• _Work task_: Print word for word the first line of the listing below and every line after it, through the line with "wire [7:0] adder_sum;". Leave out the pictures and the rest.
● ● ●
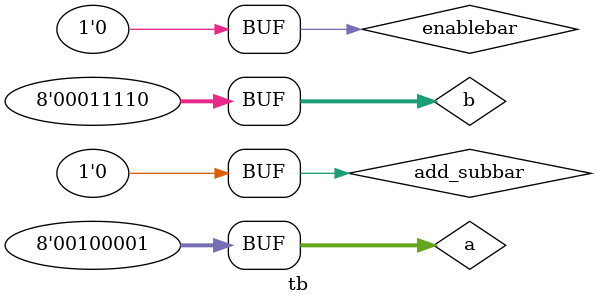
<source format=v>
module alu(
input add_subbar,
input [7:0] a,
input [7:0] b,
input enablebar,
output reg [7:0] alu_output,
output cout
);

wire [7:0] adder_input_b;
wire adder_cin;
wire [7:0] adder_sum;

eight_bit_adder eb(adder_cin,a,adder_input_b,adder_sum,cout);


    assign adder_input_b=add_subbar?b:8'hFF^b;		//COMPLIMENTS B	
    assign adder_cin=add_subbar?1'b0:1'b1;


    always@(*)
    begin
        if(!enablebar)
        begin
            alu_output<=adder_sum;
        end
        else
            alu_output<=64'bz;
    end    


    
endmodule

module eight_bit_adder(
input cin,
input [7:0] a,
input [7:0] b,
output [7:0] sum,
output cout
);
assign {cout,sum}=a+b+cin;
endmodule

module tb;

    reg add_subbar;
    reg [7:0] a;
    reg [7:0] b;
    reg enablebar;
    wire [7:0] alu_output;
    wire cout;
    
    alu alu_dut(add_subbar,a,b,enablebar,alu_output,cout);
    
    initial
    begin
        enablebar=1;a=8'd69;b=8'd7;add_subbar=1;
        #5 enablebar=0;
        #5 add_subbar=0;
        #5 b=8'd30; a=8'd33; add_subbar=1;
        #5 add_subbar=0;
    end
    
    initial
    begin
       $monitor("a : %b    b : %b   alu_output : %b   cout : %b",a,b,alu_output,cout); 
    end

endmodule

</source>
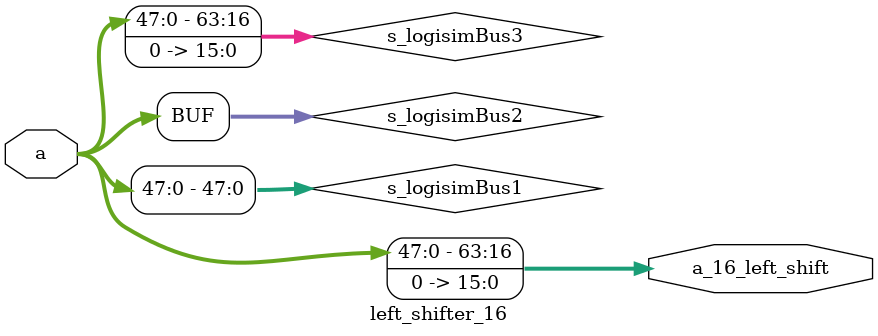
<source format=v>
/******************************************************************************
**
Logisim-evolution
goes
FPGA
automatic
generated
Verilog
code
**
**
https://github.com/logisim-evolution/
**
**
**
**
Component
:
left_shifter_16
**
**
**
*****************************************************************************/
module
left_shifter_16(
a,
a_16_left_shift
);
/*******************************************************************************
**
The
inputs
are
defined
here
**
*******************************************************************************/
input
[63:0]
a;
/*******************************************************************************
**
The
outputs
are
defined
here
**
*******************************************************************************/
output
[63:0]
a_16_left_shift;
/*******************************************************************************
**
The
wires
are
defined
here
**
*******************************************************************************/
wire
[47:0]
s_logisimBus1;
wire
[63:0]
s_logisimBus2;
wire
[63:0]
s_logisimBus3;
/*******************************************************************************
**
The
module
functionality
is
described
here
**
*******************************************************************************/
/*******************************************************************************
**
Here
all
wiring
is
defined
**
*******************************************************************************/
assign
s_logisimBus1[0]
=
s_logisimBus2[0];
assign
s_logisimBus1[10]
=
s_logisimBus2[10];
assign
s_logisimBus1[11]
=
s_logisimBus2[11];
assign
s_logisimBus1[12]
=
s_logisimBus2[12];
assign
s_logisimBus1[13]
=
s_logisimBus2[13];
assign
s_logisimBus1[14]
=
s_logisimBus2[14];
assign
s_logisimBus1[15]
=
s_logisimBus2[15];
assign
s_logisimBus1[16]
=
s_logisimBus2[16];
assign
s_logisimBus1[17]
=
s_logisimBus2[17];
assign
s_logisimBus1[18]
=
s_logisimBus2[18];
assign
s_logisimBus1[19]
=
s_logisimBus2[19];
assign
s_logisimBus1[1]
=
s_logisimBus2[1];
assign
s_logisimBus1[20]
=
s_logisimBus2[20];
assign
s_logisimBus1[21]
=
s_logisimBus2[21];
assign
s_logisimBus1[22]
=
s_logisimBus2[22];
assign
s_logisimBus1[23]
=
s_logisimBus2[23];
assign
s_logisimBus1[24]
=
s_logisimBus2[24];
assign
s_logisimBus1[25]
=
s_logisimBus2[25];
assign
s_logisimBus1[26]
=
s_logisimBus2[26];
assign
s_logisimBus1[27]
=
s_logisimBus2[27];
assign
s_logisimBus1[28]
=
s_logisimBus2[28];
assign
s_logisimBus1[29]
=
s_logisimBus2[29];
assign
s_logisimBus1[2]
=
s_logisimBus2[2];
assign
s_logisimBus1[30]
=
s_logisimBus2[30];
assign
s_logisimBus1[31]
=
s_logisimBus2[31];
assign
s_logisimBus1[32]
=
s_logisimBus2[32];
assign
s_logisimBus1[33]
=
s_logisimBus2[33];
assign
s_logisimBus1[34]
=
s_logisimBus2[34];
assign
s_logisimBus1[35]
=
s_logisimBus2[35];
assign
s_logisimBus1[36]
=
s_logisimBus2[36];
assign
s_logisimBus1[37]
=
s_logisimBus2[37];
assign
s_logisimBus1[38]
=
s_logisimBus2[38];
assign
s_logisimBus1[39]
=
s_logisimBus2[39];
assign
s_logisimBus1[3]
=
s_logisimBus2[3];
assign
s_logisimBus1[40]
=
s_logisimBus2[40];
assign
s_logisimBus1[41]
=
s_logisimBus2[41];
assign
s_logisimBus1[42]
=
s_logisimBus2[42];
assign
s_logisimBus1[43]
=
s_logisimBus2[43];
assign
s_logisimBus1[44]
=
s_logisimBus2[44];
assign
s_logisimBus1[45]
=
s_logisimBus2[45];
assign
s_logisimBus1[46]
=
s_logisimBus2[46];
assign
s_logisimBus1[47]
=
s_logisimBus2[47];
assign
s_logisimBus1[4]
=
s_logisimBus2[4];
assign
s_logisimBus1[5]
=
s_logisimBus2[5];
assign
s_logisimBus1[6]
=
s_logisimBus2[6];
assign
s_logisimBus1[7]
=
s_logisimBus2[7];
assign
s_logisimBus1[8]
=
s_logisimBus2[8];
assign
s_logisimBus1[9]
=
s_logisimBus2[9];
assign
s_logisimBus3[16]
=
s_logisimBus1[0];
assign
s_logisimBus3[17]
=
s_logisimBus1[1];
assign
s_logisimBus3[18]
=
s_logisimBus1[2];
assign
s_logisimBus3[19]
=
s_logisimBus1[3];
assign
s_logisimBus3[20]
=
s_logisimBus1[4];
assign
s_logisimBus3[21]
=
s_logisimBus1[5];
assign
s_logisimBus3[22]
=
s_logisimBus1[6];
assign
s_logisimBus3[23]
=
s_logisimBus1[7];
assign
s_logisimBus3[24]
=
s_logisimBus1[8];
assign
s_logisimBus3[25]
=
s_logisimBus1[9];
assign
s_logisimBus3[26]
=
s_logisimBus1[10];
assign
s_logisimBus3[27]
=
s_logisimBus1[11];
assign
s_logisimBus3[28]
=
s_logisimBus1[12];
assign
s_logisimBus3[29]
=
s_logisimBus1[13];
assign
s_logisimBus3[30]
=
s_logisimBus1[14];
assign
s_logisimBus3[31]
=
s_logisimBus1[15];
assign
s_logisimBus3[32]
=
s_logisimBus1[16];
assign
s_logisimBus3[33]
=
s_logisimBus1[17];
assign
s_logisimBus3[34]
=
s_logisimBus1[18];
assign
s_logisimBus3[35]
=
s_logisimBus1[19];
assign
s_logisimBus3[36]
=
s_logisimBus1[20];
assign
s_logisimBus3[37]
=
s_logisimBus1[21];
assign
s_logisimBus3[38]
=
s_logisimBus1[22];
assign
s_logisimBus3[39]
=
s_logisimBus1[23];
assign
s_logisimBus3[40]
=
s_logisimBus1[24];
assign
s_logisimBus3[41]
=
s_logisimBus1[25];
assign
s_logisimBus3[42]
=
s_logisimBus1[26];
assign
s_logisimBus3[43]
=
s_logisimBus1[27];
assign
s_logisimBus3[44]
=
s_logisimBus1[28];
assign
s_logisimBus3[45]
=
s_logisimBus1[29];
assign
s_logisimBus3[46]
=
s_logisimBus1[30];
assign
s_logisimBus3[47]
=
s_logisimBus1[31];
assign
s_logisimBus3[48]
=
s_logisimBus1[32];
assign
s_logisimBus3[49]
=
s_logisimBus1[33];
assign
s_logisimBus3[50]
=
s_logisimBus1[34];
assign
s_logisimBus3[51]
=
s_logisimBus1[35];
assign
s_logisimBus3[52]
=
s_logisimBus1[36];
assign
s_logisimBus3[53]
=
s_logisimBus1[37];
assign
s_logisimBus3[54]
=
s_logisimBus1[38];
assign
s_logisimBus3[55]
=
s_logisimBus1[39];
assign
s_logisimBus3[56]
=
s_logisimBus1[40];
assign
s_logisimBus3[57]
=
s_logisimBus1[41];
assign
s_logisimBus3[58]
=
s_logisimBus1[42];
assign
s_logisimBus3[59]
=
s_logisimBus1[43];
assign
s_logisimBus3[60]
=
s_logisimBus1[44];
assign
s_logisimBus3[61]
=
s_logisimBus1[45];
assign
s_logisimBus3[62]
=
s_logisimBus1[46];
assign
s_logisimBus3[63]
=
s_logisimBus1[47];
/*******************************************************************************
**
Here
all
input
connections
are
defined
**
*******************************************************************************/
assign
s_logisimBus2[63:0]
=
a;
/*******************************************************************************
**
Here
all
output
connections
are
defined
**
*******************************************************************************/
assign
a_16_left_shift
=
s_logisimBus3[63:0];
/*******************************************************************************
**
Here
all
in-lined
components
are
defined
**
*******************************************************************************/
assign
s_logisimBus3[15:0]
=
16'h0000;
endmodule
</source>
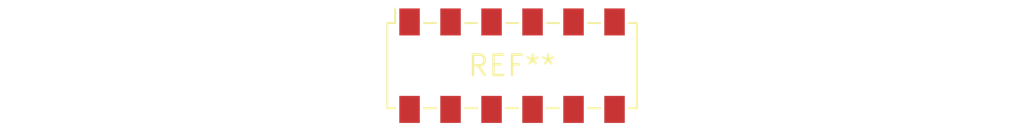
<source format=kicad_pcb>
(kicad_pcb (version 20240108) (generator pcbnew)

  (general
    (thickness 1.6)
  )

  (paper "A4")
  (layers
    (0 "F.Cu" signal)
    (31 "B.Cu" signal)
    (32 "B.Adhes" user "B.Adhesive")
    (33 "F.Adhes" user "F.Adhesive")
    (34 "B.Paste" user)
    (35 "F.Paste" user)
    (36 "B.SilkS" user "B.Silkscreen")
    (37 "F.SilkS" user "F.Silkscreen")
    (38 "B.Mask" user)
    (39 "F.Mask" user)
    (40 "Dwgs.User" user "User.Drawings")
    (41 "Cmts.User" user "User.Comments")
    (42 "Eco1.User" user "User.Eco1")
    (43 "Eco2.User" user "User.Eco2")
    (44 "Edge.Cuts" user)
    (45 "Margin" user)
    (46 "B.CrtYd" user "B.Courtyard")
    (47 "F.CrtYd" user "F.Courtyard")
    (48 "B.Fab" user)
    (49 "F.Fab" user)
    (50 "User.1" user)
    (51 "User.2" user)
    (52 "User.3" user)
    (53 "User.4" user)
    (54 "User.5" user)
    (55 "User.6" user)
    (56 "User.7" user)
    (57 "User.8" user)
    (58 "User.9" user)
  )

  (setup
    (pad_to_mask_clearance 0)
    (pcbplotparams
      (layerselection 0x00010fc_ffffffff)
      (plot_on_all_layers_selection 0x0000000_00000000)
      (disableapertmacros false)
      (usegerberextensions false)
      (usegerberattributes false)
      (usegerberadvancedattributes false)
      (creategerberjobfile false)
      (dashed_line_dash_ratio 12.000000)
      (dashed_line_gap_ratio 3.000000)
      (svgprecision 4)
      (plotframeref false)
      (viasonmask false)
      (mode 1)
      (useauxorigin false)
      (hpglpennumber 1)
      (hpglpenspeed 20)
      (hpglpendiameter 15.000000)
      (dxfpolygonmode false)
      (dxfimperialunits false)
      (dxfusepcbnewfont false)
      (psnegative false)
      (psa4output false)
      (plotreference false)
      (plotvalue false)
      (plotinvisibletext false)
      (sketchpadsonfab false)
      (subtractmaskfromsilk false)
      (outputformat 1)
      (mirror false)
      (drillshape 1)
      (scaleselection 1)
      (outputdirectory "")
    )
  )

  (net 0 "")

  (footprint "Samtec_HLE-106-02-xxx-DV-BE-LC_2x06_P2.54mm_Horizontal" (layer "F.Cu") (at 0 0))

)

</source>
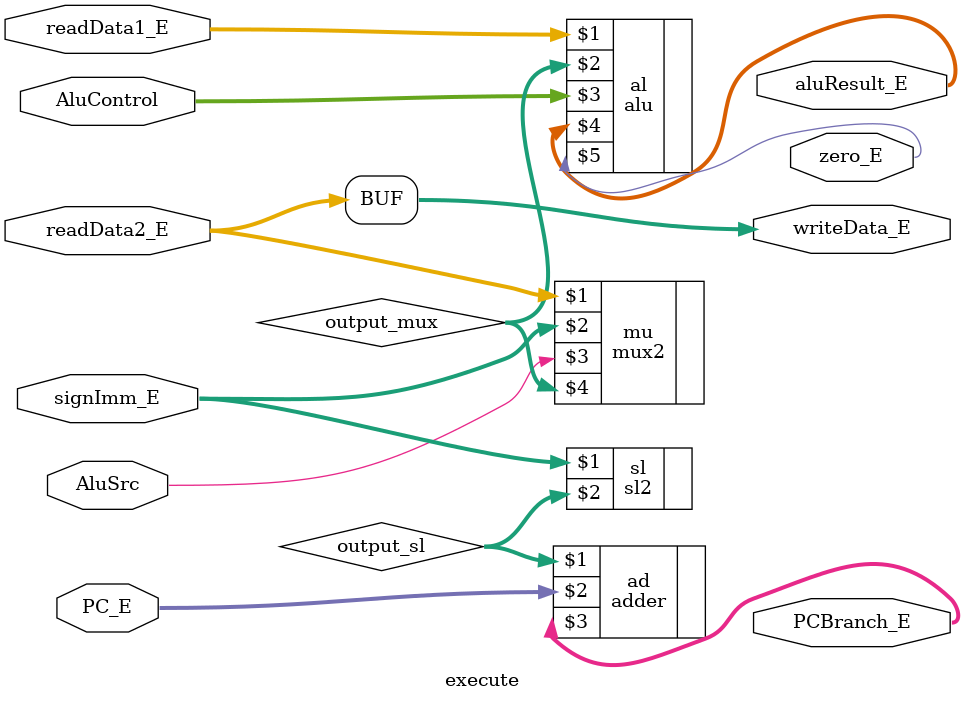
<source format=sv>
module execute #(N=64) (input logic AluSrc,
	input logic [3:0] AluControl,
	input logic [63:0] PC_E, signImm_E, readData1_E, readData2_E,
	output logic [63:0] PCBranch_E, aluResult_E, writeData_E,
	output logic zero_E);

	logic [63:0] output_sl, output_mux;

	sl2#(64) sl(signImm_E, output_sl);
	adder#(64) ad(output_sl, PC_E, PCBranch_E);
	mux2#(64) mu(readData2_E, signImm_E, AluSrc, output_mux);
	alu al(readData1_E, output_mux, AluControl, aluResult_E, zero_E);
	assign writeData_E = readData2_E;
endmodule

</source>
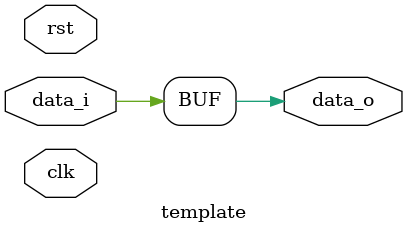
<source format=v>
module template (
  input  clk,
  input  rst,
  input  data_i,
  output data_o
);

  assign data_o = data_i; 

endmodule : template


</source>
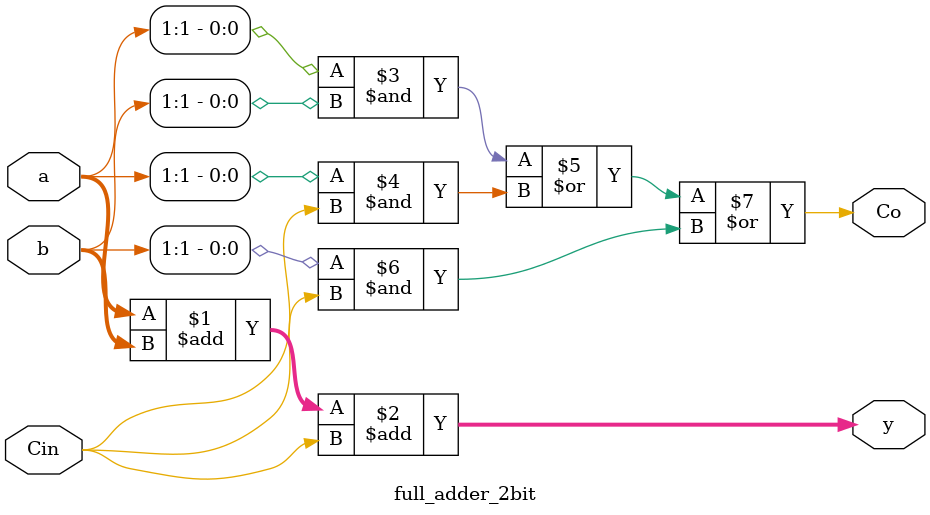
<source format=v>
module adder_16bit (
    input wire [15:0] a,
    input wire [15:0] b,
    input wire Cin,
    output wire [15:0] y,
    output wire Co
);

    wire [14:0] carry;

    // Instantiate 8-bit adder
    full_adder_8bit u0 (
        .a(a[7:0]),
        .b(b[7:0]),
        .Cin(Cin),
        .y(y[7:0]),
        .Co(carry[0])
    );

    // Instantiate 8-bit adder
    full_adder_8bit u1 (
        .a(a[15:8]),
        .b(b[15:8]),
        .Cin(carry[0]),
        .y(y[15:8]),
        .Co(Co)
    );

endmodule

// 8-bit full adder module
module full_adder_8bit (
    input wire [7:0] a,
    input wire [7:0] b,
    input wire Cin,
    output wire [7:0] y,
    output wire Co
);

    wire [6:0] carry;

    // Instantiate 4-bit adder
    full_adder_4bit u0 (
        .a(a[3:0]),
        .b(b[3:0]),
        .Cin(Cin),
        .y(y[3:0]),
        .Co(carry[0])
    );

    // Instantiate 4-bit adder
    full_adder_4bit u1 (
        .a(a[7:4]),
        .b(b[7:4]),
        .Cin(carry[0]),
        .y(y[7:4]),
        .Co(carry[1])
    );

    // Generate carry out
    assign Co = carry[1];

endmodule

// 4-bit full adder module
module full_adder_4bit (
    input wire [3:0] a,
    input wire [3:0] b,
    input wire Cin,
    output wire [3:0] y,
    output wire Co
);

    wire [2:0] carry;

    // Instantiate 2-bit adder
    full_adder_2bit u0 (
        .a(a[1:0]),
        .b(b[1:0]),
        .Cin(Cin),
        .y(y[1:0]),
        .Co(carry[0])
    );

    // Instantiate 2-bit adder
    full_adder_2bit u1 (
        .a(a[3:2]),
        .b(b[3:2]),
        .Cin(carry[0]),
        .y(y[3:2]),
        .Co(carry[1])
    );

    // Generate carry out
    assign Co = carry[1];

endmodule

// 2-bit full adder module
module full_adder_2bit (
    input wire [1:0] a,
    input wire [1:0] b,
    input wire Cin,
    output wire [1:0] y,
    output wire Co
);

    // Generate sum
    assign y = a + b + Cin;

    // Generate carry out
    assign Co = (a[1] & b[1]) | (a[1] & Cin) | (b[1] & Cin);

endmodule
</source>
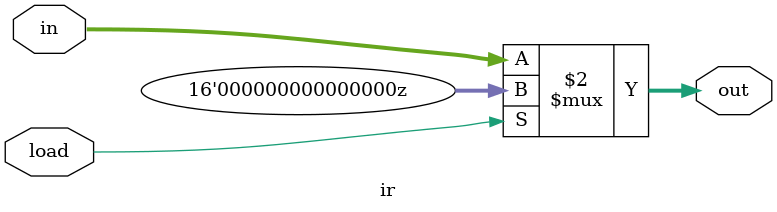
<source format=v>
module ir (
	in,
	load,
	out
);

input [15:0] in;
input load;
output [15:0] out;

assign out = load ? 1'bz : in;

endmodule

</source>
● ● ●
• _Solved exercise_:
<source format=v>
module alu(
input add_subbar,
input [7:0] a,
input [7:0] b,
input enablebar,
output reg [7:0] alu_output,
output cout
);

wire [7:0] adder_input_b;
wire adder_cin;
wire [7:0] adder_sum;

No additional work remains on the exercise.